In the last blog post we understand how DB Index can improve performance. In this post we will go through Primary Index, Cluster Index.
Primary Index
In a table or a collection a Primary Index in an index on a set of keys that includes the unique primary key. For example, in a user table the id key is unique so database creates a primary index for that key by default. You can create primary index by yourself for key like, username, email etc.
Let’s create a user table.
id | name | username | |
1 | Mizanur Lahin | lahin31 | lahin@gmail.com |
2 | Desh Chowdhury | desh | desh@gmail.com |
3 | Mujammal Ahmed | mujammal | mujammal@gmail.com |
4 | Sadikul Islam | sadik | sadik@gmail.com |
In this table the id is the primary key so the id is set to primary index by default.
How index table look like,
block | id |
1 | 1 |
2 | 3 |
The index table holds block reference and another one is the actual id of the user.

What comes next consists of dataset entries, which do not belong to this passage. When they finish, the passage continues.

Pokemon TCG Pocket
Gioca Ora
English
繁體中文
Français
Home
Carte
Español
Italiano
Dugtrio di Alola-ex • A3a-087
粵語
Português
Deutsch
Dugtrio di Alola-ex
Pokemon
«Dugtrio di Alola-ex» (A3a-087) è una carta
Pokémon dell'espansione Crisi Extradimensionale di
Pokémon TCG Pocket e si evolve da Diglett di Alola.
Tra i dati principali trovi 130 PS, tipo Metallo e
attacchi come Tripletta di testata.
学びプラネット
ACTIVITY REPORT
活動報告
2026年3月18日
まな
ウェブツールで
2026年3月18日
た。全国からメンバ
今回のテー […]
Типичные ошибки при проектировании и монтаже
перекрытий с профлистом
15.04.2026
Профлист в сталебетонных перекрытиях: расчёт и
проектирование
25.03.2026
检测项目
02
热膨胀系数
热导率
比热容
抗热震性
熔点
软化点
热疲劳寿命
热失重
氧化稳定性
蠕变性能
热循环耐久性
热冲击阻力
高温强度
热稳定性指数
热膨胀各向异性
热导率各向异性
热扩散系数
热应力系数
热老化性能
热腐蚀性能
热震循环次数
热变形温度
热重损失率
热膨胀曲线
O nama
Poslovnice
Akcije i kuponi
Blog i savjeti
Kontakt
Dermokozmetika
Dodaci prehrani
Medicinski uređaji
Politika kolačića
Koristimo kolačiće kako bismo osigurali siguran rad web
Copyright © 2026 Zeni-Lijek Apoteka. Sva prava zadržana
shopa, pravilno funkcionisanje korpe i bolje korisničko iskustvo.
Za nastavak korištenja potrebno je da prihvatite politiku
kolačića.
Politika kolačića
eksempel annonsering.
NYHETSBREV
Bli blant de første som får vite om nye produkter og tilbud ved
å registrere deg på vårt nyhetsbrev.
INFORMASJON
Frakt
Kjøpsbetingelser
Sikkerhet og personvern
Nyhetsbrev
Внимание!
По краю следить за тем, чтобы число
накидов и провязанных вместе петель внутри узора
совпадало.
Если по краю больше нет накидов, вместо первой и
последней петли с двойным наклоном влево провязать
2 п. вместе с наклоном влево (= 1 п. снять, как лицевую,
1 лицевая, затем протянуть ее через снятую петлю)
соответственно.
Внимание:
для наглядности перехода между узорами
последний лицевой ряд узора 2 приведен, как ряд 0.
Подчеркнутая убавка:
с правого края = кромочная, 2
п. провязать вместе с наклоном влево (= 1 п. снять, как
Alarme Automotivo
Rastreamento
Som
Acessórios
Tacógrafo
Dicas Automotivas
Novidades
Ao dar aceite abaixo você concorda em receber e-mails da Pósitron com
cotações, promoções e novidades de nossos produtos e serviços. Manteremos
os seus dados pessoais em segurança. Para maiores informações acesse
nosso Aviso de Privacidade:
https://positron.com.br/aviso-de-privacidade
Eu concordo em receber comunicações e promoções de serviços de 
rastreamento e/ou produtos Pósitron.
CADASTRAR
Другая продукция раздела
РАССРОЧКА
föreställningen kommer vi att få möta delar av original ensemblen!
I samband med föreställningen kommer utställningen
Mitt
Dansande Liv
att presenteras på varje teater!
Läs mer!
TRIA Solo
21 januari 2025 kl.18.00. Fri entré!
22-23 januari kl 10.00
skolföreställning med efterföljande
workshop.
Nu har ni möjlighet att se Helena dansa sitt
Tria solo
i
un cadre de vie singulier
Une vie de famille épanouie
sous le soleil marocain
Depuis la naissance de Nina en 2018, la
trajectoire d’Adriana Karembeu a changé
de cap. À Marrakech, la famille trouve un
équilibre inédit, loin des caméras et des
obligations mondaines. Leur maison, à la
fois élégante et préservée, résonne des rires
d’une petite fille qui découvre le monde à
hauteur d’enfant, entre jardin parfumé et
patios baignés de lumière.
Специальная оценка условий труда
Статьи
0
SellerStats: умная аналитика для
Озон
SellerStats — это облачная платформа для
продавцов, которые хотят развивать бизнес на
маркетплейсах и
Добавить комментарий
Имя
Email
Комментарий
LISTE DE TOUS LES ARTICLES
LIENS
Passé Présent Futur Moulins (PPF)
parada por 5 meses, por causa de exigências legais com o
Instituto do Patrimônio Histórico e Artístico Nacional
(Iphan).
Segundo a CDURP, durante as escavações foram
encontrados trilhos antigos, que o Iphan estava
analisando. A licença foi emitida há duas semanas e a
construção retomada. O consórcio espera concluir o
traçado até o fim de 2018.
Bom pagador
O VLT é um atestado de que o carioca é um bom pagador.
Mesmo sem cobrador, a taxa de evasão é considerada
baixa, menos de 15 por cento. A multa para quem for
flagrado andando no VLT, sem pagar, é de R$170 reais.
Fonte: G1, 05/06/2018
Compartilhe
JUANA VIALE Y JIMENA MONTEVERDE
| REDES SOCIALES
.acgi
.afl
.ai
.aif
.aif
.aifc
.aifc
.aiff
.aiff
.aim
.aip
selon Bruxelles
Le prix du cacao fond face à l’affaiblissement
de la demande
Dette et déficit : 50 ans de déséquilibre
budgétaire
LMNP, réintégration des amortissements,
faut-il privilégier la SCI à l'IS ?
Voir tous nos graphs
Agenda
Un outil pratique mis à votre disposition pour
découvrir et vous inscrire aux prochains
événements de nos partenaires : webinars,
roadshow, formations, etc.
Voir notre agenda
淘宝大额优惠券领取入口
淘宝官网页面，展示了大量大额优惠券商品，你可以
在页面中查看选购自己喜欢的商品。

This is also called Sparse.
Cluster Index
Cluster Index is an index that need to be sorted and the index value will be repeated to different rows of the database table. Let’s look at an example of it,
id | name | department |
1 | Lahin | Computer Science |
2 | Shaju | Computer Science |
3 | Sadik | Economics |
4 | Nafisa | Economics |
5 | Rasel | English |
As you can see the Computer Science and Economics department is repeated. Doesn’t matter it is repeatable or not, in index table this will create a single row for Computer Science and Economics as well as rest of them. So the index table will be like this,
block | department |
1 | Computer Science |
1 | Economics |
2 | English |
Our block and index table,
This is also called Dense.
Since the Economics Department exists in two blocks, Block 1 and Block 2, that’s why Block 1 has a pointer, which is called Block Hanker, that points to Block 2.
In Cluster Index the actual value of index attribute can be repeated and thats why there are multiple reference to a single block from index table. This is why it is called Dense.